Lavoura Arcaica,
de Luiz Fernando Carvalho

Lavoura Arcaica, Brasil, 2001


Virtuosismo fotográfico sob a tutela de um diretor perdido em si mesmo. A berraria verborrágica do personagem André (Selton Mello) parece só reforçar a esquizofrenia barroca que faz do filme um apinhado de belas imagens entulhadas. Todo o filme é um exercício do Over, dos excessos: Selton Mello parece voltar a seu arquétipo do maluco introspectivo que já encarnou em novelas globais; Walter Carvalho mostra uma técnica invejável na manipulação da luz mas não aponta para nada além de uma beleza pura. O caráter opressivo da narrativa é colocado no mesmo tom quase autista de André e parece estar sempre se esforçando ao máximo para ser ainda mais belo, mais autoral a cada plano. Liberto das limitações da televisão, Carvalho parece ter dirigido o filme de um moleque desejoso e sem propósito (ou cujo excesso de propósitos tenham-no deixado sem rumo). A grandiloqüência das imagens só reflete insegurança: o filme parece estar tentando o tempo todo provar a si mesmo (e ao público) se tratar de uma "obra de arte".

Esse conceito de "cinema de arte" parece perpassar as intenções do diretor: na televisão e nos jornais, Carvalho cansou de repetir que se tratava de um filme feito "da forma como ele queria". Esse desejo autoral parece estar associado à "arte", e "arte" parece estar associada a imagens difíceis e a virtuosismo. Fugir do óbvio imagético como foge Carvalho não o leva a lugar algum além de um filme fechado, lacrado na intenção de ser diferente. A diferença do indivíduo diante da família e dos grandes meios de produção de imagens (Rede Globo) parece ser o fio central que liga obra e autor: a libertação individualista e descrente de diálogo proposta por André, parece ser a voz de Carvalho que grita: "eu sou capaz de ser meu próprio profeta!"

Esse desejo de se destacar na multidão, de ser mais do que o meio em que se vive, é o discurso do filme. O problema é que essa questão, proposta pelo personagem de André, parece ser comprada por Carvalho, fazendo da forma do filme, um espaço dessa libertação atabalhoada e egoísta.

Carvalho e André levam duas horas de projeção nessa pomposa tentativa de sobrepor seu ponto de vista sobre os olhos do espectador: cada imagem é posta de tal maneira, e ditada em off de tal forma, que apenas a leitura poética ("artística") se torna possível. Os silêncios do filme não funcionam como amplidões dos sentidos, mas apenas como a reiteração do discurso do autor-Carvalho: cada centímetro do filme é colado num discurso unívoco e pesado.

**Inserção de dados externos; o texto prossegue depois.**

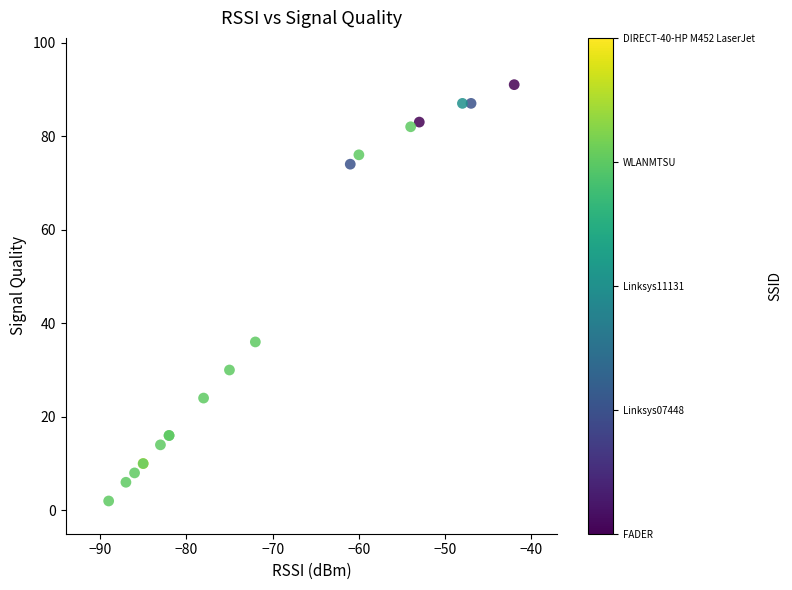

What Y value in the scatter plot is closest to 46?

36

Os offs (mais uma vez) são ferramentas covardes para se indicar Onde, Quando e Qual é a emoção prevista para cada imagem.

Apenas na meia-hora final de projeção, temos possibilidade de ver sem rodeios a interpretação de Raul Cortez e de um Selton Mello mais contido. Na cena da conversa pai e filho (e nas outras que se seguem após a volta do filho para casa), Carvalho abaixa o tom do filme, se acalma e consegue criar imagens que, ao invés de gritar beleza aos olhos do espectador, criam uma atmosfera tão suave quanto poderosa. Raul Cortez está perfeito nos últimos minutos de filme: a entonação de suas frases mostra uma firmeza que o resto do filme não consegue ter.

Lavoura Arcaica impressiona por suas pretensões e decepciona pelo que apresenta. Seu desfecho trágico não foge muito do discurso da "família opressora se desmantela diante de rapazote rebelde", mas consegue ser rica por ser incompleta: a narrativa não termina ali, se projeta. Seja no irmão caçula que agora também sonha em fugir, seja na morte não vista de Ana... O filme promete um passo adiante que não vemos diante de nós. Um pouco como Carvalho que, apesar de ter pesado a mão ao longo do filme, deu mostras de ser um diretor habilidoso e capaz de, baixando um pouco a crista, brindar (com ricas imagens, questões e estórias) esse hoje tão apático cinema brasileiro.